"It was just wrong place, wrong moment. Just clashed heads with (Wycliff) Palu - he's got a reasonably hard head."
The result: the bizarre sight of a 115kg, 1.93m figure lurching to the ground, trying to get up again, repeating the routine then staggering off in a brave yet futile pursuit of runaway Wallabies wing Lote Tuqiri at Auckland's Eden Park two weeks ago.
"I've seen it on the video a few times. I remember just trying to go and I wasn't going too far," said Hayman, with about as much of a grin as he'll offer in public view.
"That's what you do I suppose, try to catch him.

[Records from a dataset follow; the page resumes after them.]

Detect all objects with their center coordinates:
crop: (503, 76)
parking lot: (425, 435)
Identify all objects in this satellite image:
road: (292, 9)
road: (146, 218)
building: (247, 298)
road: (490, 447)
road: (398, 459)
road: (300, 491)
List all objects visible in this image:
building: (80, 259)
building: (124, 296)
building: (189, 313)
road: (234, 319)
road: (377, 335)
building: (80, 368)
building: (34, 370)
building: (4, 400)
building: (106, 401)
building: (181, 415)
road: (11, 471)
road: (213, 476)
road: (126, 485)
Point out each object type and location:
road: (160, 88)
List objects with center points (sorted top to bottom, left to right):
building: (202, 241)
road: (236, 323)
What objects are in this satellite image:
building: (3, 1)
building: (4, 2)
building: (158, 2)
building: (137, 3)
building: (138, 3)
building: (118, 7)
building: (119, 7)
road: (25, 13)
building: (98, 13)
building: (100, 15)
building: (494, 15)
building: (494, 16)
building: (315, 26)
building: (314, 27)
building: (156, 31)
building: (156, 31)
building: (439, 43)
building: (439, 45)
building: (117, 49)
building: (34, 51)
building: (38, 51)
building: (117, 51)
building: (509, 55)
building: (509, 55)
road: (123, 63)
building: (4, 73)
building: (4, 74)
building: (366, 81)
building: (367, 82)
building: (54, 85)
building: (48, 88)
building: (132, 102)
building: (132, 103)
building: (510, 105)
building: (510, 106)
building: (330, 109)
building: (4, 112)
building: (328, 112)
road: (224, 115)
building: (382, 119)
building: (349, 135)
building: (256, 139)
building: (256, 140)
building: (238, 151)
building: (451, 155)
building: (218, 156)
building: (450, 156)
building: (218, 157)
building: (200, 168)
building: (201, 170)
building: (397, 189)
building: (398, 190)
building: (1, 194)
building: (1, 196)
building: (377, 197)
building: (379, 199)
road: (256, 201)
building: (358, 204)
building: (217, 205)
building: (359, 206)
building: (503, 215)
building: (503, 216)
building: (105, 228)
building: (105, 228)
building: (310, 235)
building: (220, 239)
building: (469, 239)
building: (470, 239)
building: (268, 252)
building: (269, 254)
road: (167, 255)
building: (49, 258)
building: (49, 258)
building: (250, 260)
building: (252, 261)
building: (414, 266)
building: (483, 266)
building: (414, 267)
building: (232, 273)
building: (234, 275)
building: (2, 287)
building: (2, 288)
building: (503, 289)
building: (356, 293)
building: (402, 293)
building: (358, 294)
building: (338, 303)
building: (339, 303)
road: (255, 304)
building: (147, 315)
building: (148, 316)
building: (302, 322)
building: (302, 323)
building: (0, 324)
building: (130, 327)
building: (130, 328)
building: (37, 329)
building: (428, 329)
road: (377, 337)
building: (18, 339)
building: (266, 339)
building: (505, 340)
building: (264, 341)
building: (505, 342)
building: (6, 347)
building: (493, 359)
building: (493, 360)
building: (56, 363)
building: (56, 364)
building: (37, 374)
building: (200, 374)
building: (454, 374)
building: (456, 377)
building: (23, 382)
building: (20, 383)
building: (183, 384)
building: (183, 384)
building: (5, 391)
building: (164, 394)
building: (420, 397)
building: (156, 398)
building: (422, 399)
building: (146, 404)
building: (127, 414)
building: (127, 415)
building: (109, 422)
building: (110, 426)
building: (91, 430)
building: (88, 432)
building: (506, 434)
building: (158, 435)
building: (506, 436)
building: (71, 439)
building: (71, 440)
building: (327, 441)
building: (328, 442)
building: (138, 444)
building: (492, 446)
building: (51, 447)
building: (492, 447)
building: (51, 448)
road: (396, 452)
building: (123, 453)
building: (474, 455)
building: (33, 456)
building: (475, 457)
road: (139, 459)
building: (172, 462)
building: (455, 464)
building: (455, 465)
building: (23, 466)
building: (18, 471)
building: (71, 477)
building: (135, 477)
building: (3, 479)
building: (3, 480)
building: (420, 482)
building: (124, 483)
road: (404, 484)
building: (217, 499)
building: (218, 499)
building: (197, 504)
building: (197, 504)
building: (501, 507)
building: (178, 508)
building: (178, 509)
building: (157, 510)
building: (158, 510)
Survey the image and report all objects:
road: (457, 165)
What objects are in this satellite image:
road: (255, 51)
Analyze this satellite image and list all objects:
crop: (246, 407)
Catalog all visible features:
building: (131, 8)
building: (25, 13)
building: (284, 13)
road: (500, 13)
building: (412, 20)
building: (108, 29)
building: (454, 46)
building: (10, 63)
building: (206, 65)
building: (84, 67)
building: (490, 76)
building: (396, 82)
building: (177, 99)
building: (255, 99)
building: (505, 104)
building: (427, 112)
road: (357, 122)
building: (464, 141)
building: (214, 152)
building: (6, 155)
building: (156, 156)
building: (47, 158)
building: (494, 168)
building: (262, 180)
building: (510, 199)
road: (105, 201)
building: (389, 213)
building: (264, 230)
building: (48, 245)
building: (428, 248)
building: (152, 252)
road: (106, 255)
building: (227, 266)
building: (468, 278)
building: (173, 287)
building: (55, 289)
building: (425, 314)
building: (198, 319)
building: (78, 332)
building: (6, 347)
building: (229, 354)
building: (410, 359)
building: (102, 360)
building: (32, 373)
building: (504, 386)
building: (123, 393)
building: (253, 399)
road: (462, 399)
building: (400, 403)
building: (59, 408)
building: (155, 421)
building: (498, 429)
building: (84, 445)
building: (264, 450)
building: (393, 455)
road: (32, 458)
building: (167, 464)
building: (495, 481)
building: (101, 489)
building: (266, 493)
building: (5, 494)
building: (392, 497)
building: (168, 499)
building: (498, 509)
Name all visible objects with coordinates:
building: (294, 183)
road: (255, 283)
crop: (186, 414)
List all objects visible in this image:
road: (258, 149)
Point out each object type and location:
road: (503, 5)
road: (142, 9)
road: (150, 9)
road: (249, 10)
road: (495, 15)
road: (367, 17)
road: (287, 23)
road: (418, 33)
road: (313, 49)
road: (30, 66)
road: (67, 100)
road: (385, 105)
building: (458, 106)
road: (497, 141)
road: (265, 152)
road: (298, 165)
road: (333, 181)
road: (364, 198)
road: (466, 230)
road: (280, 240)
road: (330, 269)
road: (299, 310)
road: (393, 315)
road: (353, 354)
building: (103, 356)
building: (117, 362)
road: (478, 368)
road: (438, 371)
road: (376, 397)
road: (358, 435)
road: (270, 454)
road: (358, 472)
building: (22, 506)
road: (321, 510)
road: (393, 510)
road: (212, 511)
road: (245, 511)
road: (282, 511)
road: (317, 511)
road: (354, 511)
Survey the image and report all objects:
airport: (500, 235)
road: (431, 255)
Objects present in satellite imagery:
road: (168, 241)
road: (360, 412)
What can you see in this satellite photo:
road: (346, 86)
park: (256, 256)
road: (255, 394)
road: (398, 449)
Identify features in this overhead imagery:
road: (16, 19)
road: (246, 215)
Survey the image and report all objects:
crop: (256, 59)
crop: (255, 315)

Things weren't working like they should be, so it made it a bit hard."
He said there's been a few jibes from his teammates, from a safe distance of course, that he looked like he was imitating the All Blacks' `down and ups' warmup routine.
Indeed, the concussion which knocked him out during the Philips Tri Nations Test was serious enough to sideline Hayman from last weekend's 45-26 win over the Springboks in Pretoria.
But safely through all the psychometric tests earlier this week, the world's most feared tighthead prop is back to try and cause the Springboks scrum some headaches in Rustenberg on Sunday (NZT).
"I did bugger-all last week then had a run around with the reserves after the game at Loftus. It wasn't until that Saturday I started feeling good and was able to exercise."
Hayman's intent on maintaining the All Blacks' high scrummaging standards as he and loosehead Tony Woodcock are reunited, either side of Taranaki hooker Andrew Hore, who has earned a rare start.
And while the fine and warm conditions and hard ground appear as far removed as you'd get from the ideal prop's scenario, he's got no complaints about the high veldt.
"It's good fun. The games are a lot more open, everyone's a lot more knackered. They're usually high scoring games, there's plenty of tries and plenty of action. Everyone enjoys that."